看取り介護という言葉は、介護関係者ならば知らない人はいないくらい浸透している。
しかしその実践レベルたるや惨憺たるものである。ただ単にそこで人を死なせているだけで、「看取り介護」と称している介護事業者も少なくない。
本物の看取り介護とは程遠い、「看取り介護もどき」しかできていない介護事業者では、そこで看取り介護に携わる職員も、利用者の命と人生の最終ステージに寄り添うことができていない。
そうしたところでは、利用者本位とは何かという意味さえ考えられずに、事業者と職員の都合で、勝手なルールを利用者に押し付けて、人生の最終ステージを哀しく辛いものに変えてしまっている。恥を知れと言いたい。
そもそも看取り介護とは、どのような介護なのかを理解していない介護関係者が多すぎると思う。一度僕の看取り介護講演を受講してほしいものだ・・・。
下記の画像は、ある方が先日ツイートしたものだ。そしてこのツイートに対しては、たくさんの批判ツイートが付けられ、炎上状態に陥ったのである。

この投稿に介護関係者と思しき人たちが、「看護師に相談なしに勝手な行為をするな」・「誤嚥させたらどうする」・「窒息死したら責任を取れるのか」・「勝手な判断で、利用者を危険にさらすな」などと多くの批判ツイートが付けられている。
皆さんはどう考えるだろう。アイスを食べたいという、終末期の人に対して、アイスを舐めることができるように支援する行為が、こんなに批判を受ける行為だろうか・・・。
僕はそうは思わない。こんな行為を、いちいち看護師に尋ねないとできないと考える「硬直した馬鹿頭」の方をどうにかすべきだと思う。
舌の上に溶かしてアイスを舐めさせる行為が、どうして誤嚥や窒息に結びつくというのだろう。そんな行為で窒息死する人は、とっくの前に自分の唾液で窒息死しているはずだ。
終末期の人の最終盤時期は、ほぼすべての人が食事や水分の経口摂取が難しくなる。この場合、禁食という指示が医師より出されることがほとんどだ。だが食事の経口摂取ができないからと言って、味わうということができる人が、その愉しみや希望を奪われてよいことにはならない。
だからこそ・・・禁食になった以後にこそ、味わうという行為を保障する心配りが必要だ。
勿論その際には、「最後の晩餐に関する対立」で指摘したように、口からものを食べさせたいという「思い」だけを先行させないようにしなければならない。
現実に機能として食物の経口摂取が無理な状況も考慮に入れないと大変なことになり、誤嚥や窒息に繋がれば、終末期診断につながる病状とは関係のない問題で利用者を苦しめる結果になるのである。
しかし舌の上で、味わう行為をそれと同じく考えては困る。

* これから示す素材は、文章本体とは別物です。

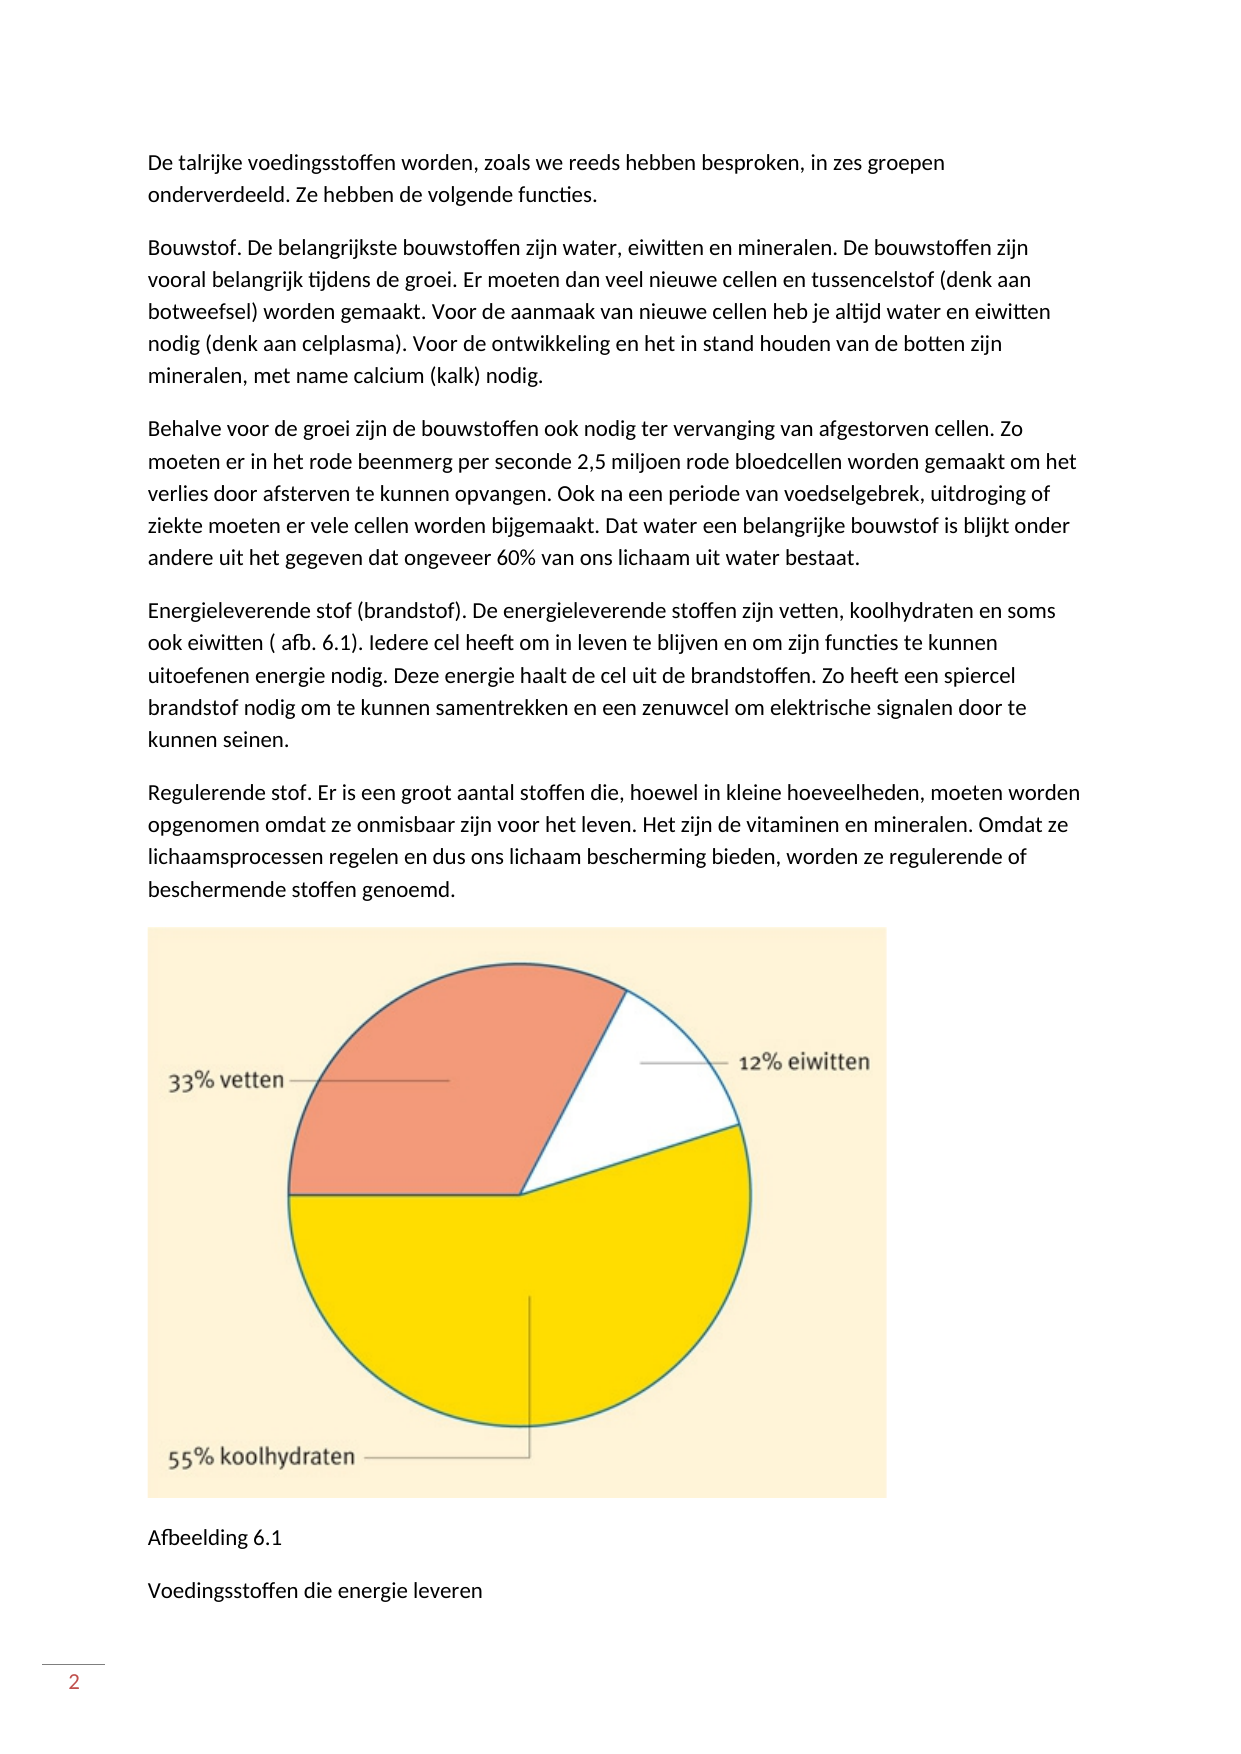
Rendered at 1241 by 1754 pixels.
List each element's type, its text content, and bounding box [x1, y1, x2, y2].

text Voedingsstoffen die energie leveren [148, 1576, 1093, 1604]
text De talrijke voedingsstoffen worden, zoals we reeds hebben besproken, in zes groepen onderverdeeld. Ze hebben de volgende functies. [148, 148, 1093, 208]
text Behalve voor de groei zijn de bouwstoffen ook nodig ter vervanging van afgestorven cellen. Zo moeten er in het rode beenmerg per seconde 2,5 miljoen rode bloedcellen worden gemaakt om het verlies door afsterven te kunnen opvangen. Ook na een periode van voedselgebrek, uitdroging of ziekte moeten er vele cellen worden bijgemaakt. Dat water een belangrijke bouwstof is blijkt onder andere uit het gegeven dat ongeveer 60% van ons lichaam uit water bestaat. [148, 414, 1093, 571]
picture [147, 927, 887, 1498]
text Afbeelding 6.1 [148, 1523, 1093, 1551]
text Regulerende stof. Er is een groot aantal stoffen die, hoewel in kleine hoeveelheden, moeten worden opgenomen omdat ze onmisbaar zijn voor het leven. Het zijn de vitaminen en mineralen. Omdat ze lichaamsprocessen regelen en dus ons lichaam bescherming bieden, worden ze regulerende of beschermende stoffen genoemd. [148, 778, 1093, 903]
text Energieleverende stof (brandstof). De energieleverende stoffen zijn vetten, koolhydraten en soms ook eiwitten ( afb. 6.1). Iedere cel heeft om in leven te blijven en om zijn functies te kunnen uitoefenen energie nodig. Deze energie haalt de cel uit de brandstoffen. Zo heeft een spiercel brandstof nodig om te kunnen samentrekken en een zenuwcel om elektrische signalen door te kunnen seinen. [148, 596, 1093, 753]
text Bouwstof. De belangrijkste bouwstoffen zijn water, eiwitten en mineralen. De bouwstoffen zijn vooral belangrijk tijdens de groei. Er moeten dan veel nieuwe cellen en tussencelstof (denk aan botweefsel) worden gemaakt. Voor de aanmaak van nieuwe cellen heb je altijd water en eiwitten nodig (denk aan celplasma). Voor de ontwikkeling en het in stand houden van de botten zijn mineralen, met name calcium (kalk) nodig. [148, 233, 1093, 389]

終末期の人に行ってよい行為は、医療行為ではない限り、医師や看護職の指示・助言を必ずしも必要としないのである。
僕が総合施設長を務めていた特養は、ユニットケアのしつらえがない従来型多床室中心の古い施設であったが、それでも利用者一人一人に、個人専用の冷蔵庫を設置していた。個人の食べたいもの・呑みあいものを遠慮なく味わってもらうためだ。
その冷蔵庫は、看取り介護の場で大いに活躍していた。
看取り介護対象者の方の場合は、禁食になった後はその冷蔵庫に、管理栄養士が責任をもって、その方の好きなもので、味わうことができるものを毎日食品管理して入れることをルーティンにしていたのである。

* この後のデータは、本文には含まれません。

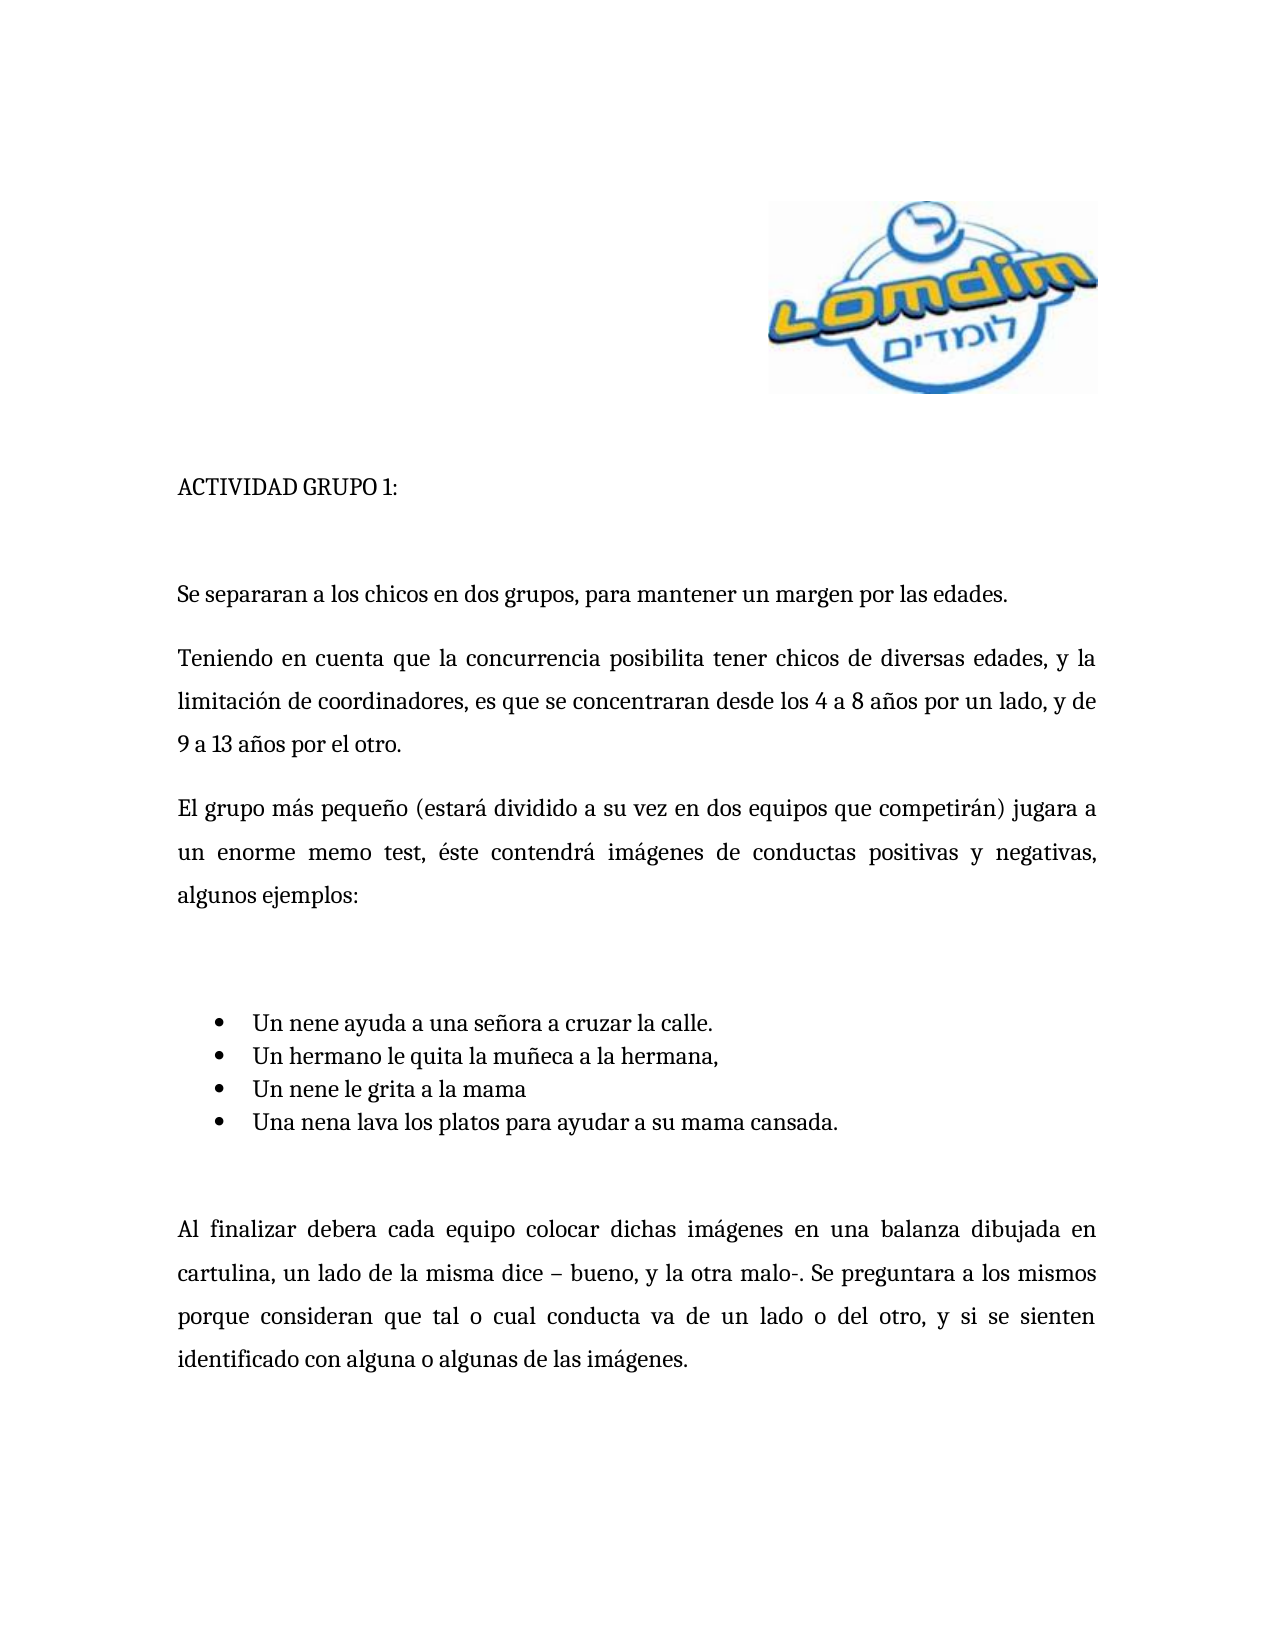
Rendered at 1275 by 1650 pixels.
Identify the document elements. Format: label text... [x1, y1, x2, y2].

アイスクリームが食べたい・・プリンが食べたい・・・煮豆が食べたい。そんな思いを持った瞬間に、味わってもらうことが大事だから、管理栄養士がその方の状態で、味わうことができる状態(※例えば、毎日煮豆を煮て、ペースト状態にしたものを小さなタッパーに入れ、冷蔵庫で保存する等々)で保存していた。

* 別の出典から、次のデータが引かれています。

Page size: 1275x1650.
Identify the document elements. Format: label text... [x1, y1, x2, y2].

看取り介護対象者が、「〇〇したい」と言った瞬間に、その要求に応える心づもりがないと、先送りさせた希望は、かなうことがないまま死を迎えることだってあるのだ。
いま舌の上で味わいたいものは、1時間後にはもう味わうことさえできなくなることもあるのだ。そこには後悔しか残らない。舌の上にアイスをとろかすという行為を、いちいちいつ来るかわからない看護職員に尋ねえるのを待つ時間なんて残されていないのが看取り介護だ。
僕がいた特養であれば、こんなことは議論にもならない。全職員が普通に、当たり前の支援として、アイスを味わっていただく支援をするだろうし、それにいちいちイチャモンをつける、「はんかくさい輩」も存在しない。
何度も書いているように、看取り介護とは誰かの人生の最終ステージの、「生きる」を支える重要な支援行為であることを、もっと深く理解してほしい。
そして、もっと看取り介護に真摯に取り組む姿勢を学んでほしいと切に願うのである。